Course pages 2015–16
Machine Learning and Algorithms for Data Mining
Principal lecturers: Dr Mateja Jamnik, Dr Pietro Lio', Dr Thomas Sauerwald
Taken by: MPhil ACS, Part III
Prerequisites: None, but familiarity with basic mathematics, artificial intelligence, algorithms, statistics beneficial.
This module aims to introduce students to basic principles and methods of machine learning algorithms that are typically used for mining large data sets. In particular, we will look into algorithms typically used for analysing networks, fundamental principles of techniques such as decision trees and support vector machines, and finally, neural network architectures. The students will gain practical understanding through a coding exercise where they will implement and apply one machine learning algorithm on a particular large data set.

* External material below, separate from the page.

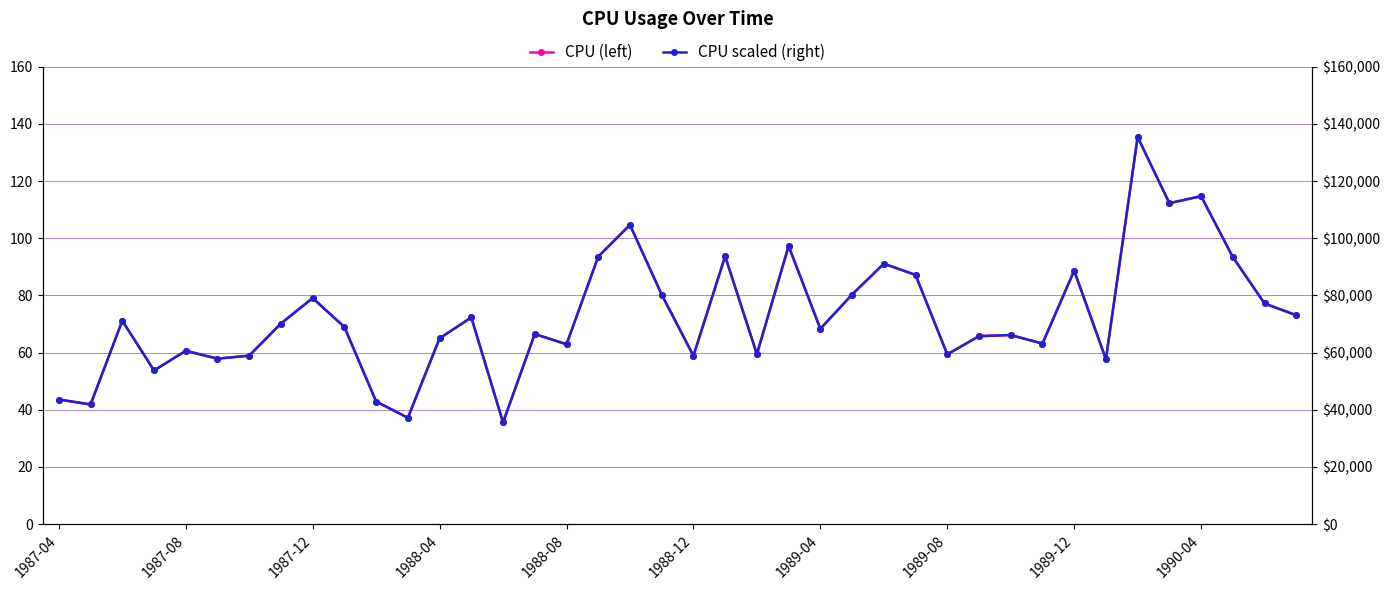

What is the difference between the highest and lowest values at 25?

80215.5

- Basics of Data Mining (3 lectures)
- missing and noisy data
- visual pattern recognition in big data
- dimensionality reduction
- Algorithms on Networks (4 Lectures)
- streaming algorithms: number of distinct elements, frequency estimation, count-min-sketch
- network algorithms: gossiping, random walks, load balancing
- Support Vector Machines (3 lectures)
- maximising margine
- deriving margine
- slack penalty for non-linear data
- loss functions
- common kernel functions
- implementation of kernels
- non-parametric SVM-based clustering
- multiclass SVM
- application: e.g., OCR on hand writing, vision, hypertext
- Decision Trees and Decision Support Systems (3 lectures)
- classification tree algorithms (e.g., survival trees, clustering trees, linear splits, class prior, binary splits)

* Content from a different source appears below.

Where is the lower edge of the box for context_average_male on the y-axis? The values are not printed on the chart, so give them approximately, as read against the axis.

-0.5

- data integration and calibration (e.g., rank quality of data, how it is used, check consistency)
- multi-layer networks
- decision support systems
- multivariate parameter evidence synthesis
- recommender systems
- application: e.g., Health Care and disease diagnosis, survival analysis
- Neural Networks (3 lectures)
- basic principles of self-organisation and supervised learning
- representation aspects of neural networks, neural circuits, neurons
- learning and neural coding
- symbolic, semantic and cognitive architectures
- application: e.g., neuroscience (EEG, MEG and EMG Data)
Note that some content may vary, and the number of lectures per topic is provisional; the final plan will depend on the students' background and the number of students taking the course.
On completion of this module, students should:
- understand the issues involved in dealing with large amount of data
- understand the principles of a number of machine learning algorithms
- be able to implement and apply different machine learning algorithms on large data sets
- know how to analyse large data sets
- be familiar with potential applications of different algorithms
- be able to critically analyse and evaluate a research area
Coursework will consist of two practical exercises.
First, students will carry out a literature survey of state-of-the-art research on one of the provided topics (which may include algorithms on networks, support vector machines or decision support systems or neural networks and their applications). The literature survey should be at most 2500 words long and based on approximately 10-20 papers.
Second, students will carry out a project where they will be given a large data set (which may come from a range of different types of data sets) and will be asked to implement a particular machine learning algorithm (which will have been covered in the course), and then run an analysis on the provided data set using their implementation. The students will then write a 2500 word project report on their analysis of the data set resulting from applying their own implementation of the algorithm.
- literature survey on a chosen topic of at most 2500 words (50% of the final mark);
- coding practical and written report on the practical of at most 2500 words (50% of the final mark).
Leskovec, J & Rajaraman, A. & Ullman, J (2014). Mining of
Massive Datasets. The book is available online from
Bishop, C. (2007). Pattern Recognition and Machine Learning. More information supporting the book can be found here.
Additional relevant material and research papers will be suggested during lectures.